In the event, the vote was little more than a formality. After a speech of strong support from Rajnath Singh, the coalition government headed by Mayawati won the test of strength on the floor of the Assembly by 217 votes to 180; one MLA was absent.
The voting was conducted first by voice vote, then by raising of hands and, on the request of Opposition members, finally by lobby division.
The discussion on the confidence motion continued for more than seven hours.
Mayawati had, while staking claim to forming a coalition Government on April 29, submitted a list of 211 MLAs supporting the coalition. Governor Vishnu Kant Shastri had at the time asked her to prove her majority on the floor of the House within three weeks of her May 3 swearing-in.
The House of 403 members has an effective strength of 398. Four seats are vacant and the Speaker is not entitled to vote.

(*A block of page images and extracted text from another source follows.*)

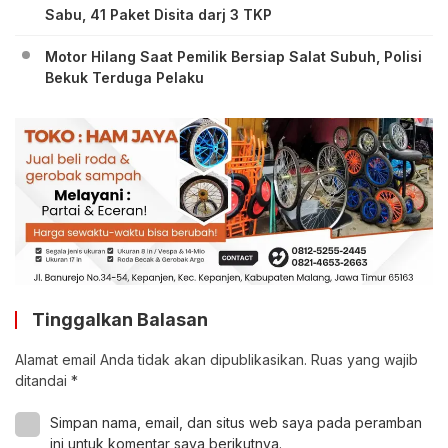
Sabu, 41 Paket Disita darj 3 TKP
Motor Hilang Saat Pemilik Bersiap Salat Subuh, Polisi
Bekuk Terduga Pelaku
Tinggalkan Balasan
Alamat email Anda tidak akan dipublikasikan.
Ruas yang wajib
ditandai
*
Simpan nama, email, dan situs web saya pada peramban
ini untuk komentar saya berikutnya.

The BSP has 97 members, BJP 88, RLD14, JD-U 2 and LCP 2.
Moving the motion, the Chief Minister said that the BJP and her party had come forward to form the government only after the largest single party, the Samajwadi Party, failed to mobilise the support of enough MLAs to form a government even in the two months’ time since.

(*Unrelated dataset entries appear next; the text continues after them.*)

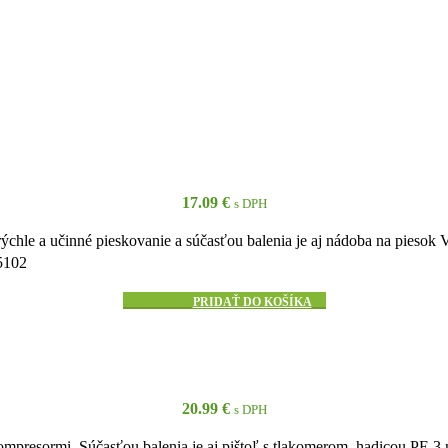
17.09
€
s DPH
rýchle a učinné pieskovanie a súčasťou balenia je aj nádoba na piesok V
5102
PRIDAŤ DO KOŠÍKA
20.99
€
s DPH
esormi. Súčasťou balenia je aj pištoľ s tlakomerom, hadicou PE 3 m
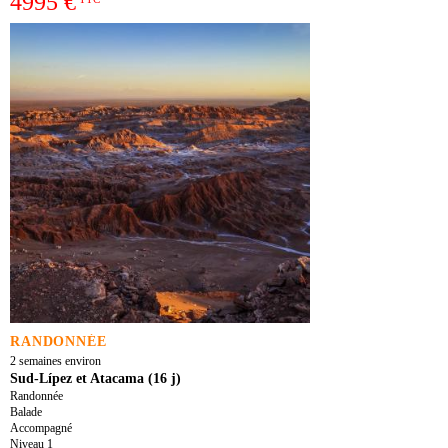
4995 €
RANDONNÉE
2 semaines environ
Sud-Lípez et Atacama (16 j)
Randonnée
Balade
Accompagné
Niveau 1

‘‘It was our duty to prevent a fresh poll, putting an additional burden of more than Rs 500 crores on the public exchequer, by providing a popular government to the people’’ she said.
Acknowledging that her party and the BJP had different thoughts, she said they’d formed the government in the people’s interests.

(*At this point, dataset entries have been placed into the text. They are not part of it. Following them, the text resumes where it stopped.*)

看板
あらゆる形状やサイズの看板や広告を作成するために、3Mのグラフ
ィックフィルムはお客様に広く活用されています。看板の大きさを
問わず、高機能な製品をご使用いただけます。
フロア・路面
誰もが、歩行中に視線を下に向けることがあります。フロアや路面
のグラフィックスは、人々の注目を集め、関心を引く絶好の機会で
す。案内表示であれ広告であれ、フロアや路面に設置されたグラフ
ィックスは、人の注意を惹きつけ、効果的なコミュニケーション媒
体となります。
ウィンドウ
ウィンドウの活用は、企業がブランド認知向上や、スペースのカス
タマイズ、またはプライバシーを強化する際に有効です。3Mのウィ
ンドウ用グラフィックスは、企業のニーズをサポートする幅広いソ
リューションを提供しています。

‘‘Whenever the BJP helps the SP to win the elections or form the government it becomes a secular party and the day it joins hands with the BSP it turns communal,’’ she said.
She also charged the SP with attempting to engineer the defection of Muslim MLAs from her party by telling them the BJP-BSP coalition government would lead to the Muslim community feeling insecure and a Gujarat-type situation being repeated here also.
The House witnessed an uproar when SP member Azam Khan alleged that the BSP hadjoined hands with the party that had demolished the Babri Masjid and that BSP chief Kanshi Ram had once said that a lavatory should be built where the mosque stood.
By joining hands with the BJP to form a government, he said, the BSP had not only ditched the Muslim MLAs but also the electorate of their respective constituencies.
Former chief minister Rajnath Singh, who had opposed the tie-up with the BSP, today defended it more strongly than even Mayawati.
Rajnath replied, point by point, to every allegation made by the Opposition.
The BJP-BSP coalition, the former chief minister said, was that of the ‘‘Rashtriya chetna and Dalit chetna’’, which was the dream of Mahatma Gandhi.
Admitting that the BJP had formed the coalition government with the BSP under compulsion, he said that the Government would not only run for five years but also deliver. It was sensitive to the problems of farmers, the poor, labour and unemployed, he said.
In his speech, Kalyan Singh cautioned Mayawati against the BJP. The Government would not last long, he predicted. ‘‘If Mayawati fights the Lok Sabha elections with BJP it will be like committing suicide,’’ he said.